Reproduce exactly the lines below from the one containing "10: (76, 436, 0.46)" through the one containing "24: (475, 48, 101.90)", including both, and nothing else.

[Stored data entries]
:::

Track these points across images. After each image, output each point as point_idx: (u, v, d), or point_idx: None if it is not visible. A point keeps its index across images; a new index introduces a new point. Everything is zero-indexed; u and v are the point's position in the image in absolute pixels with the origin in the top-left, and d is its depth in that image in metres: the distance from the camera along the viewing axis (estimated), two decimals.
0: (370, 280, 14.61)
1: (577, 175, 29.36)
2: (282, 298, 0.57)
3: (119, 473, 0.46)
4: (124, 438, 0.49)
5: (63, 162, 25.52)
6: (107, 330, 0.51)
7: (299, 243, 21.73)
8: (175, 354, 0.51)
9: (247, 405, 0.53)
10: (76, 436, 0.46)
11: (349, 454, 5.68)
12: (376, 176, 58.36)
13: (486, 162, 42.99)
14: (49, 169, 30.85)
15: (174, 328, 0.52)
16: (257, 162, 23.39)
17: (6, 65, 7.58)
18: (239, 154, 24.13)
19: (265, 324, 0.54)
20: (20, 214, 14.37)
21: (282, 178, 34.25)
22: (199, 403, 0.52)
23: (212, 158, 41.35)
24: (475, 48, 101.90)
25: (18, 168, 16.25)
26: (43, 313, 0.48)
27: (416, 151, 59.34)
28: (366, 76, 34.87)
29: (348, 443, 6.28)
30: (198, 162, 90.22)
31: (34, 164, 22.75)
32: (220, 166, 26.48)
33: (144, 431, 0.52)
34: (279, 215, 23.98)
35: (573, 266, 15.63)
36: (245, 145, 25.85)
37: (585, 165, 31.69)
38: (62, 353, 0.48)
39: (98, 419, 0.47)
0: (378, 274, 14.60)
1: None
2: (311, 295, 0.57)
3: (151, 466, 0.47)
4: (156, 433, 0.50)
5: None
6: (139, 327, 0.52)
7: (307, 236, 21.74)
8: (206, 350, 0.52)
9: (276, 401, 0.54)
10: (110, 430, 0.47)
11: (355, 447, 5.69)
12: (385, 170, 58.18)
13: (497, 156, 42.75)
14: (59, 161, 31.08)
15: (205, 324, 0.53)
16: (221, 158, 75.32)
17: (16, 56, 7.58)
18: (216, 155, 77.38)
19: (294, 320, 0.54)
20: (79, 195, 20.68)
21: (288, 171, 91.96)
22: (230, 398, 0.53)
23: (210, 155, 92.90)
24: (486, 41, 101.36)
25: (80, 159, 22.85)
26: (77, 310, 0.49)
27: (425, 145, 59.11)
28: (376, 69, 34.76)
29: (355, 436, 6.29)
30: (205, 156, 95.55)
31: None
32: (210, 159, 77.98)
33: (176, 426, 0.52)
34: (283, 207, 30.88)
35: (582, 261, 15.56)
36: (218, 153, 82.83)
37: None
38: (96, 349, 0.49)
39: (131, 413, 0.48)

:::

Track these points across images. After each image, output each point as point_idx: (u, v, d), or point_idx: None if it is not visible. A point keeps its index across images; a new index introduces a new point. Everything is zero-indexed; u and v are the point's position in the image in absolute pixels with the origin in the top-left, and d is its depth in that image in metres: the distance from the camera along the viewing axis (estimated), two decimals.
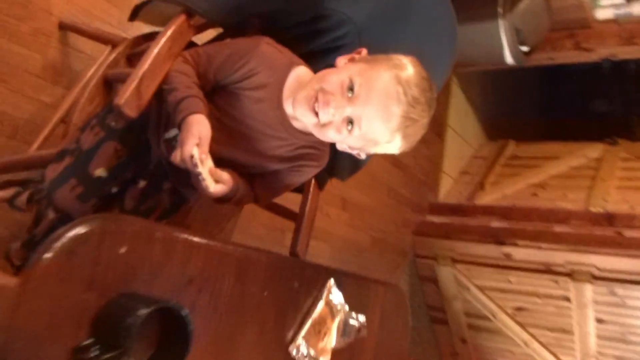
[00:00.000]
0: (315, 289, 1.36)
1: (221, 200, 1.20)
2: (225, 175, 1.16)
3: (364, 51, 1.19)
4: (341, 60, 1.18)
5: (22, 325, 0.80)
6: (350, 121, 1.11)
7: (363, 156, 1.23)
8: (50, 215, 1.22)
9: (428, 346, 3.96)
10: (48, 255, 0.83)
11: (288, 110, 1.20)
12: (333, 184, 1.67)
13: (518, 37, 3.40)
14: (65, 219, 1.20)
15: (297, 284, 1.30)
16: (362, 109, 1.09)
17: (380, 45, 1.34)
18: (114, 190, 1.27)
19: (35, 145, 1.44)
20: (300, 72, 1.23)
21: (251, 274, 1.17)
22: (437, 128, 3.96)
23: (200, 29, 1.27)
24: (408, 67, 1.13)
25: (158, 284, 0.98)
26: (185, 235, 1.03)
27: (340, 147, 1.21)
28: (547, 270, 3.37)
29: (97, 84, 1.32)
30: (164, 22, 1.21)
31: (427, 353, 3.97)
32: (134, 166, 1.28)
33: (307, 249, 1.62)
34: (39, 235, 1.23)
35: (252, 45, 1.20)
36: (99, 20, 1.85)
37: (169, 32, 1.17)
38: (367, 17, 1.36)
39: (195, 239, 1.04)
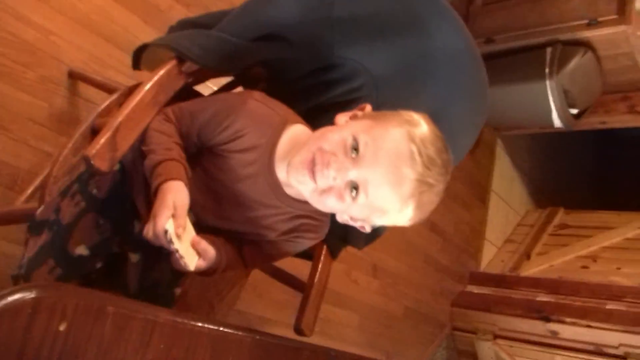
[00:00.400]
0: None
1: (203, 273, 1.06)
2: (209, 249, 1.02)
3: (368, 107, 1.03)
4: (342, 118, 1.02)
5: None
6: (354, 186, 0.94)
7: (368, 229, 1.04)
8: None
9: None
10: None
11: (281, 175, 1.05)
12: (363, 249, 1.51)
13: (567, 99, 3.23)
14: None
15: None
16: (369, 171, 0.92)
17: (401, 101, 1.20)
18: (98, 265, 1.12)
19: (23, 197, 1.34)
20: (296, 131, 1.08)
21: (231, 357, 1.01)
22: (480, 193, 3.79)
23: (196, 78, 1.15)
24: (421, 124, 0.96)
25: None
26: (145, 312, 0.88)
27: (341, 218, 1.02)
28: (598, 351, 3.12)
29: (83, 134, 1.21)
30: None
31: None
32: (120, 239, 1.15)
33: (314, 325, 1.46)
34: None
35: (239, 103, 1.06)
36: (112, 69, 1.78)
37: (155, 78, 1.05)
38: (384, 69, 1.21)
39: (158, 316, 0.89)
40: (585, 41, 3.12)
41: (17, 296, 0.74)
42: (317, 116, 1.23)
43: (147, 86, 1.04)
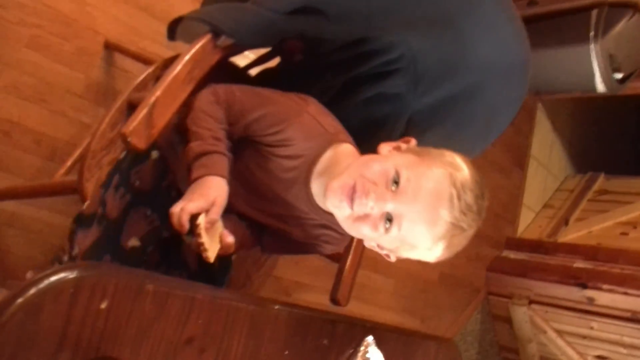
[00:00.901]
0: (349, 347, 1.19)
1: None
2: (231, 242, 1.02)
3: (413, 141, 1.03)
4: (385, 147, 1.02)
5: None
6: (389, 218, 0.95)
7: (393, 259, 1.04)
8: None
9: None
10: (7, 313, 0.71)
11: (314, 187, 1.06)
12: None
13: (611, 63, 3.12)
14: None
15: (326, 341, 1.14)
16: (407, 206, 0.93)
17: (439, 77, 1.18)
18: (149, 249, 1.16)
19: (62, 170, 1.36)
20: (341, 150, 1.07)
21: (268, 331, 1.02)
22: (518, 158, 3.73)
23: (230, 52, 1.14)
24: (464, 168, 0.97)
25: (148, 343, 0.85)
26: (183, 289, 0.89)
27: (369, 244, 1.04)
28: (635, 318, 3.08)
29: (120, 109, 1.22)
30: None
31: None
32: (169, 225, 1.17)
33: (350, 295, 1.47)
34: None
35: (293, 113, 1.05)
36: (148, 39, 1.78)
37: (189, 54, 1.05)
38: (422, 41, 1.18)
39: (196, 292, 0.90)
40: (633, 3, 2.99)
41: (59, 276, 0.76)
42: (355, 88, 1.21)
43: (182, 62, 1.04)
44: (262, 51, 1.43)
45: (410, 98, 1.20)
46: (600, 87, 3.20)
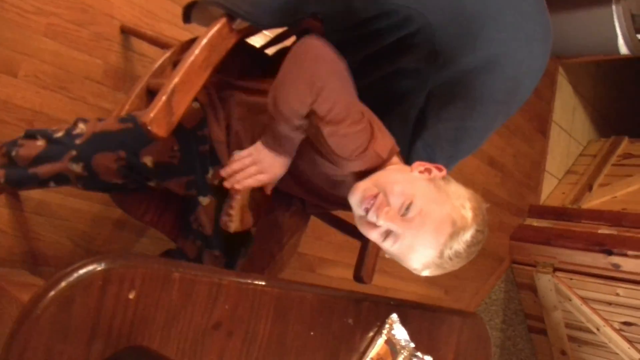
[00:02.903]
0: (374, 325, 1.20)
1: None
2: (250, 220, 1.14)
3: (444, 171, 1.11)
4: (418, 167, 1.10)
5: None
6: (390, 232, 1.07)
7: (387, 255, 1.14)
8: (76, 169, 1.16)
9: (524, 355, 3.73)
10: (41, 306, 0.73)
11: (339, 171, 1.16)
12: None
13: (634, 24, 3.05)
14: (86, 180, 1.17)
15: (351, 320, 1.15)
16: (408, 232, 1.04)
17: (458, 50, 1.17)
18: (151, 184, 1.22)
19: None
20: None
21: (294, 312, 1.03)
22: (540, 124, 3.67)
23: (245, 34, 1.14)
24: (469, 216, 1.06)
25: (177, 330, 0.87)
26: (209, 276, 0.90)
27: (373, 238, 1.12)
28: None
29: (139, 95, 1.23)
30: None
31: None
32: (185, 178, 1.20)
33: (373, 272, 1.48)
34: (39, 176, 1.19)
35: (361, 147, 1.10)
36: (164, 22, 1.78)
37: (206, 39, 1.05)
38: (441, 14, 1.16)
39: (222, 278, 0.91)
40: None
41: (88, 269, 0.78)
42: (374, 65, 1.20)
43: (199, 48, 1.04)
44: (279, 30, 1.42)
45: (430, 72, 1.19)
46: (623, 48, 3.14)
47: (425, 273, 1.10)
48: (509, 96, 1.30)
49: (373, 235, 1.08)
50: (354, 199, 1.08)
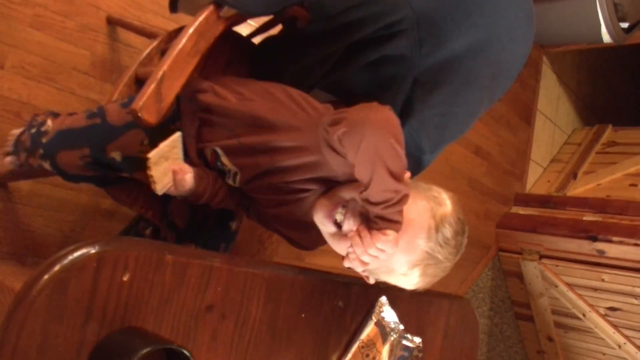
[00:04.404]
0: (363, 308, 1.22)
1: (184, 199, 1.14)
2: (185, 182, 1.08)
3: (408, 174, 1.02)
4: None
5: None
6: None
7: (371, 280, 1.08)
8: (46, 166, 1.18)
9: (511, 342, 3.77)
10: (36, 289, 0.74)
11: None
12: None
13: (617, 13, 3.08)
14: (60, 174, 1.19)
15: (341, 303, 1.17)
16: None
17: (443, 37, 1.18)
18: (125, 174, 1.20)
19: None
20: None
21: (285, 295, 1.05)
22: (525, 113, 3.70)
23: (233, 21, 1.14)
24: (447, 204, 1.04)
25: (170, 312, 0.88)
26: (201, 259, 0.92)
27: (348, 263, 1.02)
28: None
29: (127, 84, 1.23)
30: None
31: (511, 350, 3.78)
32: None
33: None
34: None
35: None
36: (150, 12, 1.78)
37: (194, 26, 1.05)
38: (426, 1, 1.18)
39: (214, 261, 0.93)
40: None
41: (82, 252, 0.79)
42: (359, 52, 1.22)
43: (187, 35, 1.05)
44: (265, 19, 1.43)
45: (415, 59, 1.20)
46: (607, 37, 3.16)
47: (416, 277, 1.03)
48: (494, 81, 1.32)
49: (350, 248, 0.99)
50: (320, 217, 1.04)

:::

Solved problem ▸
10: (76, 436, 0.46)
11: (349, 454, 5.68)
12: (376, 176, 58.36)
13: (486, 162, 42.99)
14: (49, 169, 30.85)
15: (174, 328, 0.52)
16: (257, 162, 23.39)
17: (6, 65, 7.58)
18: (239, 154, 24.13)
19: (265, 324, 0.54)
20: (20, 214, 14.37)
21: (282, 178, 34.25)
22: (199, 403, 0.52)
23: (212, 158, 41.35)
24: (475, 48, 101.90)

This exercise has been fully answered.